* DATA PROVIDED
☆ ☆ ☆ ☆ ☆

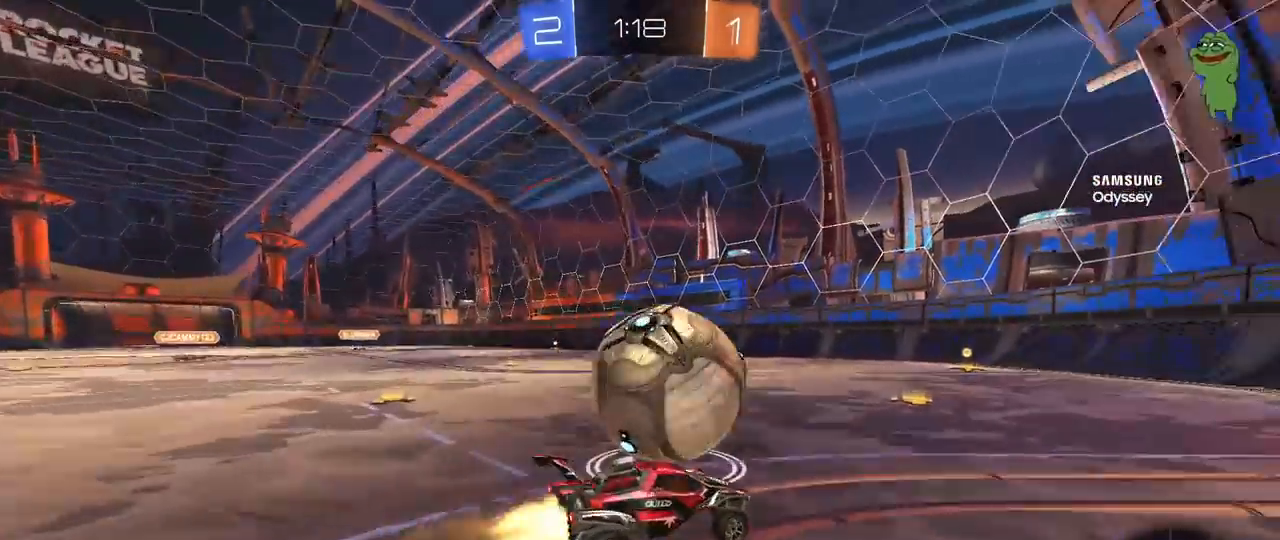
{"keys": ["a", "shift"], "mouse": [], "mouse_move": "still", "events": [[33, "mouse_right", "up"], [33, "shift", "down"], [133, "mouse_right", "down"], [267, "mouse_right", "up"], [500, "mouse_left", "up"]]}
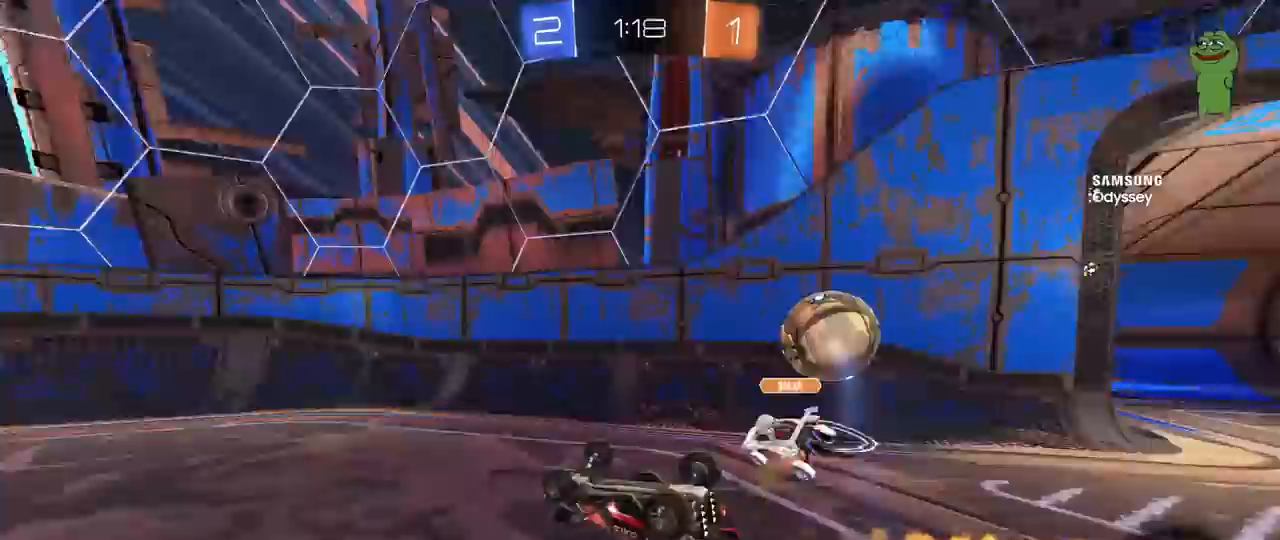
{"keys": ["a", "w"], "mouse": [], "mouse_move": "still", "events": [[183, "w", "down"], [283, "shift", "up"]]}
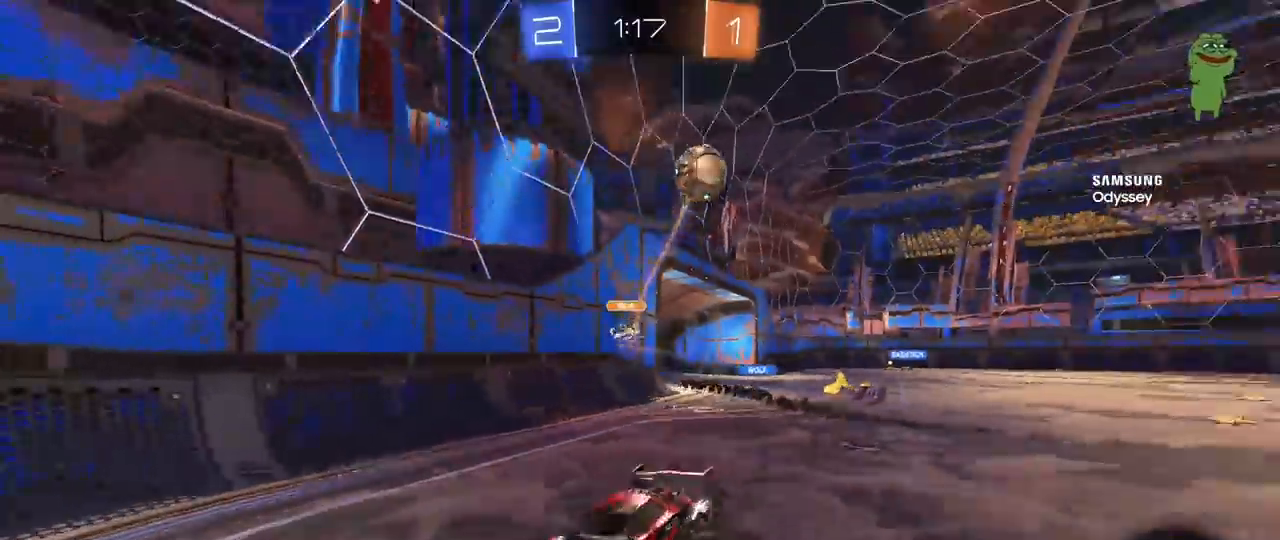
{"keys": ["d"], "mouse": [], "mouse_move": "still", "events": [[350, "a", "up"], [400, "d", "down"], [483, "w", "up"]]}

☆ ☆ ☆ ☆ ☆

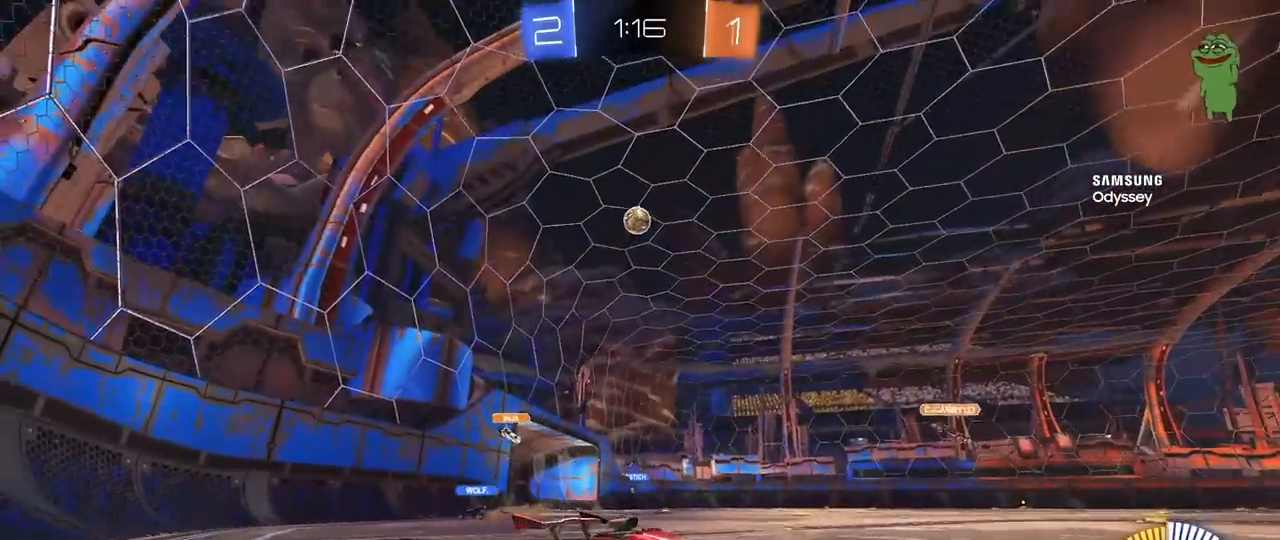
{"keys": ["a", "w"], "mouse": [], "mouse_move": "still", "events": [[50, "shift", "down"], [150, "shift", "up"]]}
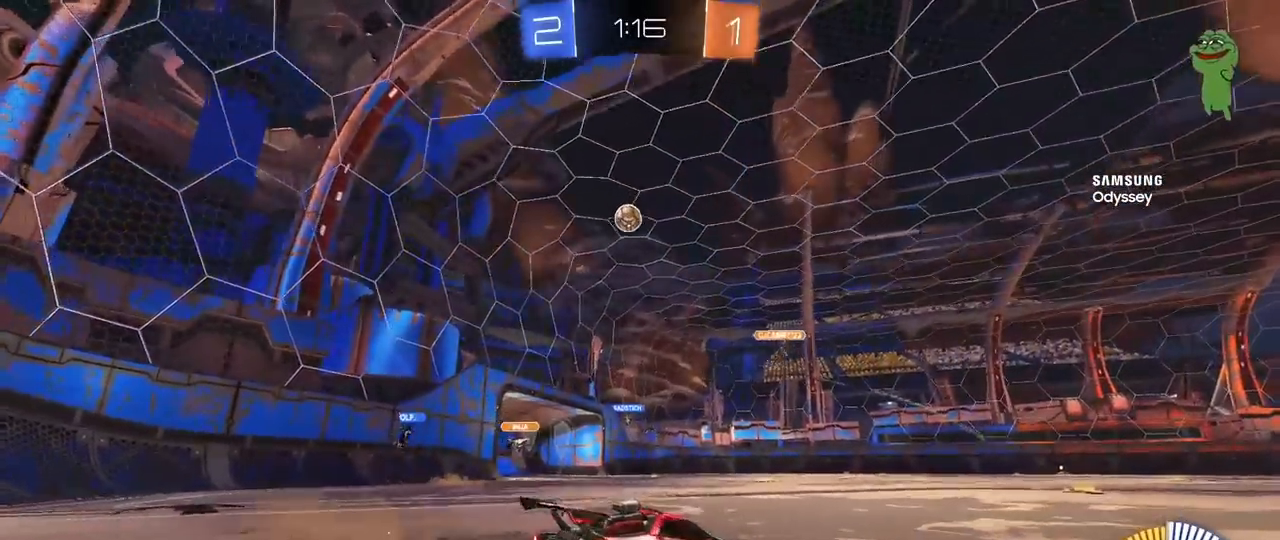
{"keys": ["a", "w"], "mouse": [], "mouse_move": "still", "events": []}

☆ ☆ ☆ ☆ ☆

* EXERCISE OBJECTIVE
All lines from the listing above that include "down" should be shown.

* EXERCISE RESPONSE
{"keys": ["a", "shift"], "mouse": [], "mouse_move": "still", "events": [[33, "mouse_right", "up"], [33, "shift", "down"], [133, "mouse_right", "down"], [267, "mouse_right", "up"], [500, "mouse_left", "up"]]}
{"keys": ["a", "w"], "mouse": [], "mouse_move": "still", "events": [[183, "w", "down"], [283, "shift", "up"]]}
{"keys": ["d"], "mouse": [], "mouse_move": "still", "events": [[350, "a", "up"], [400, "d", "down"], [483, "w", "up"]]}
{"keys": ["a", "w"], "mouse": [], "mouse_move": "still", "events": [[50, "shift", "down"], [150, "shift", "up"]]}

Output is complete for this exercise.